-- PROBLEM --
What you give back should match the entries below character for character.

-- RECORD EXTRACTS --
======

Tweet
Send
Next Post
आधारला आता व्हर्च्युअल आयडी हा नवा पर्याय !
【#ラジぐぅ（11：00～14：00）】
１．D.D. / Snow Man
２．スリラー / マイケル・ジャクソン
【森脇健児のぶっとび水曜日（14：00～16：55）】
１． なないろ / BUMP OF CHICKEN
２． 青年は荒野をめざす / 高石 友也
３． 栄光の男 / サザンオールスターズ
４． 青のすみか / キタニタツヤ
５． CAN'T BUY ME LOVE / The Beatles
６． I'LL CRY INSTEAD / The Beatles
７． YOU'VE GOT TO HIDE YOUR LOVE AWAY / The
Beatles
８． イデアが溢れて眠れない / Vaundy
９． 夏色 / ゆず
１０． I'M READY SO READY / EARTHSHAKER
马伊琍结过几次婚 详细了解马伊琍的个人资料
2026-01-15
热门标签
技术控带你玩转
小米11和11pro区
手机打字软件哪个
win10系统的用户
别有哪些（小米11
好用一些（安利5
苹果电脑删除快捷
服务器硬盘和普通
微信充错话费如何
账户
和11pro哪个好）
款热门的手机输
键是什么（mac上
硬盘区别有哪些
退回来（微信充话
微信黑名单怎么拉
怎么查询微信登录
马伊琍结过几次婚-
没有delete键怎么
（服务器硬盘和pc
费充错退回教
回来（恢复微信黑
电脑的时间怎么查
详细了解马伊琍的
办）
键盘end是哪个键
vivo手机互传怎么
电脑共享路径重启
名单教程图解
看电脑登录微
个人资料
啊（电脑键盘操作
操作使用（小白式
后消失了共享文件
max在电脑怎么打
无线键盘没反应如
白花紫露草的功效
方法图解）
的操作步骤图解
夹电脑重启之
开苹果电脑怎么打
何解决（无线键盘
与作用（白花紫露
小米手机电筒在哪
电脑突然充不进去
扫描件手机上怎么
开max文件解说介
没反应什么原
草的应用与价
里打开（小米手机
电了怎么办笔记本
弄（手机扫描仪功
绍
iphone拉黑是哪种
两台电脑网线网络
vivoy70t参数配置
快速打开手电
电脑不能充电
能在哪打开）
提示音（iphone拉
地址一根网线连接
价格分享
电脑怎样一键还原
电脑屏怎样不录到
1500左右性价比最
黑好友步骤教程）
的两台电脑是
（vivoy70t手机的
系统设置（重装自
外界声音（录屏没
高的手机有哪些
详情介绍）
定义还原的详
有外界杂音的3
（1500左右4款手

======

-- ANSWER AREA --
Tweet
Send
Next Post
आधारला आता व्हर्च्युअल आयडी हा नवा पर्याय !
【#ラジぐぅ（11：00～14：00）】
１．D.D. / Snow Man
２．スリラー / マイケル・ジャクソン
【森脇健児のぶっとび水曜日（14：00～16：55）】
１． なないろ / BUMP OF CHICKEN
２． 青年は荒野をめざす / 高石 友也
３． 栄光の男 / サザンオールスターズ
４． 青のすみか / キタニタツヤ
５． CAN'T BUY ME LOVE / The Beatles
６． I'LL CRY INSTEAD / The Beatles
７． YOU'VE GOT TO HIDE YOUR LOVE AWAY / The
Beatles
８． イデアが溢れて眠れない / Vaundy
９． 夏色 / ゆず
１０． I'M READY SO READY / EARTHSHAKER
马伊琍结过几次婚 详细了解马伊琍的个人资料
2026-01-15
热门标签
技术控带你玩转
小米11和11pro区
手机打字软件哪个
win10系统的用户
别有哪些（小米11
好用一些（安利5
苹果电脑删除快捷
服务器硬盘和普通
微信充错话费如何
账户
和11pro哪个好）
款热门的手机输
键是什么（mac上
硬盘区别有哪些
退回来（微信充话
微信黑名单怎么拉
怎么查询微信登录
马伊琍结过几次婚-
没有delete键怎么
（服务器硬盘和pc
费充错退回教
回来（恢复微信黑
电脑的时间怎么查
详细了解马伊琍的
办）
键盘end是哪个键
vivo手机互传怎么
电脑共享路径重启
名单教程图解
看电脑登录微
个人资料
啊（电脑键盘操作
操作使用（小白式
后消失了共享文件
max在电脑怎么打
无线键盘没反应如
白花紫露草的功效
方法图解）
的操作步骤图解
夹电脑重启之
开苹果电脑怎么打
何解决（无线键盘
与作用（白花紫露
小米手机电筒在哪
电脑突然充不进去
扫描件手机上怎么
开max文件解说介
没反应什么原
草的应用与价
里打开（小米手机
电了怎么办笔记本
弄（手机扫描仪功
绍
iphone拉黑是哪种
两台电脑网线网络
vivoy70t参数配置
快速打开手电
电脑不能充电
能在哪打开）
提示音（iphone拉
地址一根网线连接
价格分享
电脑怎样一键还原
电脑屏怎样不录到
1500左右性价比最
黑好友步骤教程）
的两台电脑是
（vivoy70t手机的
系统设置（重装自
外界声音（录屏没
高的手机有哪些
详情介绍）
定义还原的详
有外界杂音的3
（1500左右4款手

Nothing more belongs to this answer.